Au sujet du référendum, de la réforme du mode de scrutin et de la proposition d’amendements au code électoral déposée au Parlement par la médiatrice Maya Manolova (voir notre revue d’hier), l’animateur de télévision Stanislav Tirfonov, initiateur du référendum, organisera demain jeudi un débat sur le mode de scrutin majoritaire. Dans son émission, M. Trifonov a annoncé qu’il invite les représentants des partis parlementaires et la médiatrice pour débattre « des délais dans lesquels les décisions du référendum seront adoptées par le parlement actuel ». (constcourt.bg, tous journaux, mediapool.bg)

Le casting

Qui sera le candidat de la Bulgarie pour remplacer Mme Gueorguieva à la Commission européenne ?

Selon une publication dans Politico, média américain basé à Bruxelles, la Bulgarie devrait vraisemblablement attendre le début de l’année prochaine pour la présentation d’une candidature à la succession de la commissaire bulgare, Kristalina Gueorguieva, récemment nommée directrice exécutive de la Banque mondiale.
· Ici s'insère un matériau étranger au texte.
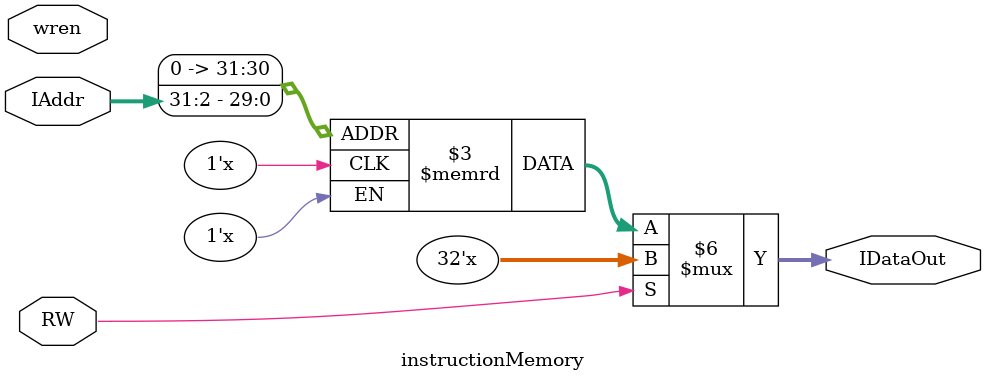
<source format=v>
`timescale 1ns / 1ps


module instructionMemory(           //�Ѹ�
    input RW,
    input[31:0] IAddr,
    input wren,
    output reg[31:0] IDataOut
    );
    reg[31:0] ram[1023:0];
    /*initial
    begin
        $readmemh("test.txt",storage);
    end*/
    always@(RW or IAddr)
    begin
        if(RW == 0)
        begin
            /*IDataOut[7:0] <= storage[IAddr+3];
            IDataOut[15:8] <= storage[IAddr+2];
            IDataOut[23:16] <= storage[IAddr+1];
            IDataOut[31:24] <= storage[IAddr+0];*/
            IDataOut=ram[IAddr>>2];
        end
       /* else
        begin
            storage[IAddr+0] <= IDataOut[7:0];
            storage[IAddr+1] <= IDataOut[15:8];
            storage[IAddr+2] <= IDataOut[23:16];
            storage[IAddr+3] <= IDataOut[31:24];
            //storage[IAddr] <= IDataOut;
        end*/
    end
endmodule

</source>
Se référant à des sources dignes de foi, Politico cite comme candidatures probables celles de quatre femmes : Ekaterina Zaharieva, ministre démissionnaire de la justice ; Liliana Pavlova, ministre démissionnaire du développement régional et des travaux publics ; Iliana Tsanova, vice-présidente du Fonds européen pour les investissements stratégiques ; et Iliana Ivanova, représentante bulgare auprès de la Cour des comptes de l’UE. Contactées par Politico, les deux dernières ont répondu qu’elles n’ont pas eu d’entretiens officiels sur ce sujet.
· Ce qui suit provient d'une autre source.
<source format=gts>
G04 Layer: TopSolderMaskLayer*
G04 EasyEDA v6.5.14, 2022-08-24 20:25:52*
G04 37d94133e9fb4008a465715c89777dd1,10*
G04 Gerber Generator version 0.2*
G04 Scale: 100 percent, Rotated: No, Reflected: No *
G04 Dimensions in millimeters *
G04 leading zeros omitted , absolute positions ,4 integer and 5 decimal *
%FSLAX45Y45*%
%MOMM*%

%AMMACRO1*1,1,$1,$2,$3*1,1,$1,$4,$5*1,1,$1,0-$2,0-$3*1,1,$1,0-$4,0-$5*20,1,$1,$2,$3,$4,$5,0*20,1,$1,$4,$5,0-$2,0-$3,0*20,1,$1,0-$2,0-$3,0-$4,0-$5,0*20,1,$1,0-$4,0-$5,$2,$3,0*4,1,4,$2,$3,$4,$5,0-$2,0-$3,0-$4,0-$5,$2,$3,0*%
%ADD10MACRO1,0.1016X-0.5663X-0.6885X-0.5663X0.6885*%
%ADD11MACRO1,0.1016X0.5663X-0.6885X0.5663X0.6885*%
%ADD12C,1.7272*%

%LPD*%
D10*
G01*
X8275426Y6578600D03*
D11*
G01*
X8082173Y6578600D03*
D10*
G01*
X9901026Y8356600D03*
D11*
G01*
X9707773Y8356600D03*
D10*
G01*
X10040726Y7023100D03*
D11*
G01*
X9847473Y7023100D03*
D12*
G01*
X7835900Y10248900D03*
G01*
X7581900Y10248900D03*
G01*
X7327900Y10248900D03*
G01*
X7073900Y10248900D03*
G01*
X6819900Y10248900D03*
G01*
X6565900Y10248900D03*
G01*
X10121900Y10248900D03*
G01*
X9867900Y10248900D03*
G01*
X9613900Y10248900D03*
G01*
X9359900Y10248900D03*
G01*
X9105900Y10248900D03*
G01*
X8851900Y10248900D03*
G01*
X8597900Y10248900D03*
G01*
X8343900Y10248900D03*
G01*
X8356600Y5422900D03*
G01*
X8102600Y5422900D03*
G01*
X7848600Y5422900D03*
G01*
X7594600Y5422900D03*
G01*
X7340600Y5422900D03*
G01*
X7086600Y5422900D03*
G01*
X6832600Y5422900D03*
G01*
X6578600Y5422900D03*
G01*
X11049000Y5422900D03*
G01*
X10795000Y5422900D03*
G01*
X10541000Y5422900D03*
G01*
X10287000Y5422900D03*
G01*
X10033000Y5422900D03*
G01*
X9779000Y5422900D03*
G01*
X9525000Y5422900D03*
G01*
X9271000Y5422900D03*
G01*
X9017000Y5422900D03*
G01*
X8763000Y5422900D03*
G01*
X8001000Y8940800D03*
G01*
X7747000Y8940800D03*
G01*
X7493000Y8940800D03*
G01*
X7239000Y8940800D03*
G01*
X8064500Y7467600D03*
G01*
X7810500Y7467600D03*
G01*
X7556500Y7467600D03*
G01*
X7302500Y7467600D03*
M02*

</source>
Il y a quelques jours, Troud rapportait des informations venant de Bruxelles selon lesquelles la vice-premier ministre et ministre de l’éducation Meglena Kouneva s’y était rendue en vue de convaincre de hauts représentants des institutions européennes de soutenir sa propre candidature devant le gouvernement bulgare. Mme Kouneva aurait même indiqué comme portefeuille possible pour son futur emploi de commissaire bulgare la recherche, l’innovation et la science. Actuellement, ce domaine est confié au Portugais Carlos Moedas qui envisagerait de se retirer de la Commission afin de se joindre à l’équipe de son compatriote António Gutteres, élu secrétaire général des Nations unies.

Selon d’autres rumeurs, dont fait écho Troud, le président sortant Rossen Plevneliev aurait également tâté le terrain à Bruxelles. Le poste brigué par M. Plevneliev serait celui du Polonais Donald Tusk, président du Conseil européen, dont le mandat expire en mars prochain. (Politico, Troud)

Rubrique France

Sega consacre un article à la première du Tartuffe de Molière au Théâtre de l’Armée bulgare. Le spectacle marque les cinquante ans de carrière artistique du metteur en scène, Krassimir Spassov. La prochaine représentation aura lieu le 30 novembre.